[Saved data entries]

----

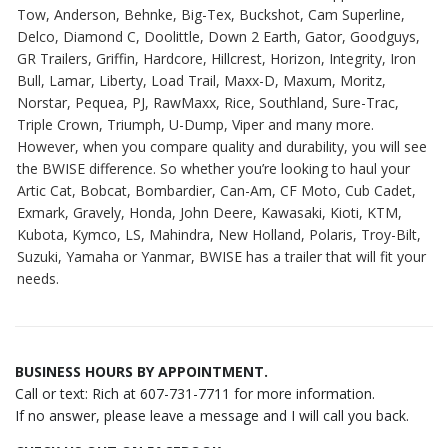
Tow, Anderson, Behnke, Big-Tex, Buckshot, Cam Superline,
Delco, Diamond C, Doolittle, Down 2 Earth, Gator, Goodguys,
GR Trailers, Griffin, Hardcore, Hillcrest, Horizon, Integrity, Iron
Bull, Lamar, Liberty, Load Trail, Maxx-D, Maxum, Moritz,
Norstar, Pequea, PJ, RawMaxx, Rice, Southland, Sure-Trac,
Triple Crown, Triumph, U-Dump, Viper and many more.
However, when you compare quality and durability, you will see
the BWISE difference. So whether you’re looking to haul your
Artic Cat, Bobcat, Bombardier, Can-Am, CF Moto, Cub Cadet,
Exmark, Gravely, Honda, John Deere, Kawasaki, Kioti, KTM,
Kubota, Kymco, LS, Mahindra, New Holland, Polaris, Troy-Bilt,
Suzuki, Yamaha or Yanmar, BWISE has a trailer that will fit your
needs.
BUSINESS HOURS BY APPOINTMENT.
Call or text: Rich at 607-731-7711 for more information.
If no answer, please leave a message and I will call you back.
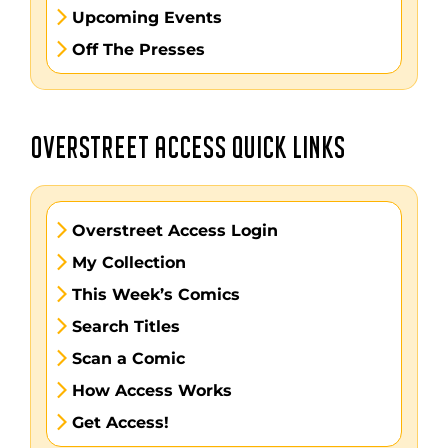
Upcoming Events
Off The Presses
OVERSTREET ACCESS QUICK LINKS
Overstreet Access Login
My Collection
This Week’s Comics
Search Titles
Scan a Comic
How Access Works
Get Access!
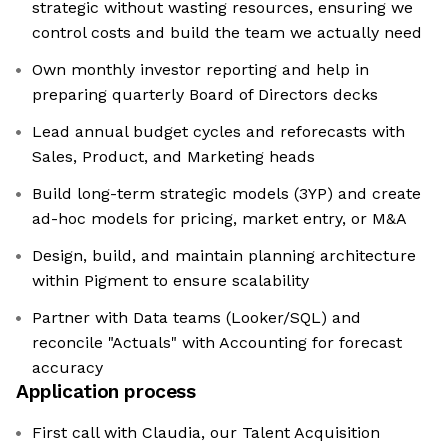
strategic without wasting resources, ensuring we
control costs and build the team we actually need
Own monthly investor reporting and help in
preparing quarterly Board of Directors decks
Lead annual budget cycles and reforecasts with
Sales, Product, and Marketing heads
Build long-term strategic models (3YP) and create
ad-hoc models for pricing, market entry, or M&A
Design, build, and maintain planning architecture
within Pigment to ensure scalability
Partner with Data teams (Looker/SQL) and
reconcile "Actuals" with Accounting for forecast
accuracy
Application process
First call with Claudia, our Talent Acquisition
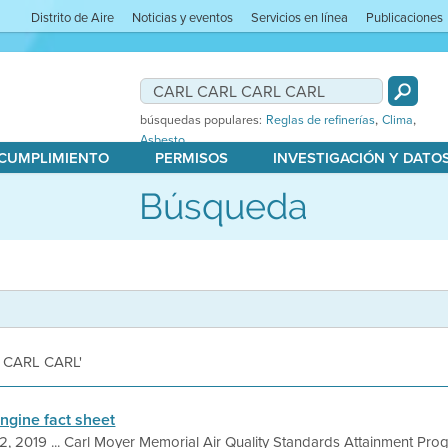
Distrito de Aire
Noticias y eventos
Servicios en línea
Publicaciones
,
,
búsquedas populares:
Reglas de refinerías
Clima
Asbesto
 CUMPLIMIENTO
PERMISOS
INVESTIGACIÓN Y DATO
Búsqueda
L CARL CARL'
Engine fact sheet
2, 2019 ... Carl Moyer Memorial Air Quality Standards Attainment Prog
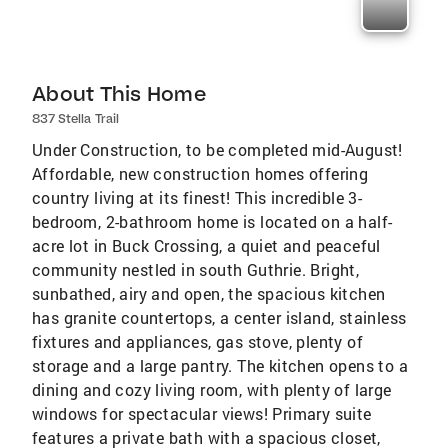
About This Home
837 Stella Trail
Under Construction, to be completed mid-August!
Affordable, new construction homes offering
country living at its finest! This incredible 3-
bedroom, 2-bathroom home is located on a half-
acre lot in Buck Crossing, a quiet and peaceful
community nestled in south Guthrie. Bright,
sunbathed, airy and open, the spacious kitchen
has granite countertops, a center island, stainless
fixtures and appliances, gas stove, plenty of
storage and a large pantry. The kitchen opens to a
dining and cozy living room, with plenty of large
windows for spectacular views! Primary suite
features a private bath with a spacious closet,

----

### Try it
Rewrite everything from the line containing "Upcoming Events" down to the end of the material as a numbered list, skipping blank lines and leaving out the pictures.

### Response to the exercise
1. Upcoming Events
2. Off The Presses
3. OVERSTREET ACCESS QUICK LINKS
4. Overstreet Access Login
5. My Collection
6. This Week’s Comics
7. Search Titles
8. Scan a Comic
9. How Access Works
10. Get Access!
11. strategic without wasting resources, ensuring we
12. control costs and build the team we actually need
13. Own monthly investor reporting and help in
14. preparing quarterly Board of Directors decks
15. Lead annual budget cycles and reforecasts with
16. Sales, Product, and Marketing heads
17. Build long-term strategic models (3YP) and create
18. ad-hoc models for pricing, market entry, or M&A
19. Design, build, and maintain planning architecture
20. within Pigment to ensure scalability
21. Partner with Data teams (Looker/SQL) and
22. reconcile "Actuals" with Accounting for forecast
23. accuracy
24. Application process
25. First call with Claudia, our Talent Acquisition
26. Distrito de Aire
27. Noticias y eventos
28. Servicios en línea
29. Publicaciones
30. ,
31. ,
32. búsquedas populares:
33. Reglas de refinerías
34. Clima
35. Asbesto
36.  CUMPLIMIENTO
37. PERMISOS
38. INVESTIGACIÓN Y DATO
39. Búsqueda
40. L CARL CARL'
41. Engine fact sheet
42. 2, 2019 ... Carl Moyer Memorial Air Quality Standards Attainment Prog
43. About This Home
44. 837 Stella Trail
45. Under Construction, to be completed mid-August!
46. Affordable, new construction homes offering
47. country living at its finest! This incredible 3-
48. bedroom, 2-bathroom home is located on a half-
49. acre lot in Buck Crossing, a quiet and peaceful
50. community nestled in south Guthrie. Bright,
51. sunbathed, airy and open, the spacious kitchen
52. has granite countertops, a center island, stainless
53. fixtures and appliances, gas stove, plenty of
54. storage and a large pantry. The kitchen opens to a
55. dining and cozy living room, with plenty of large
56. windows for spectacular views! Primary suite
57. features a private bath with a spacious closet,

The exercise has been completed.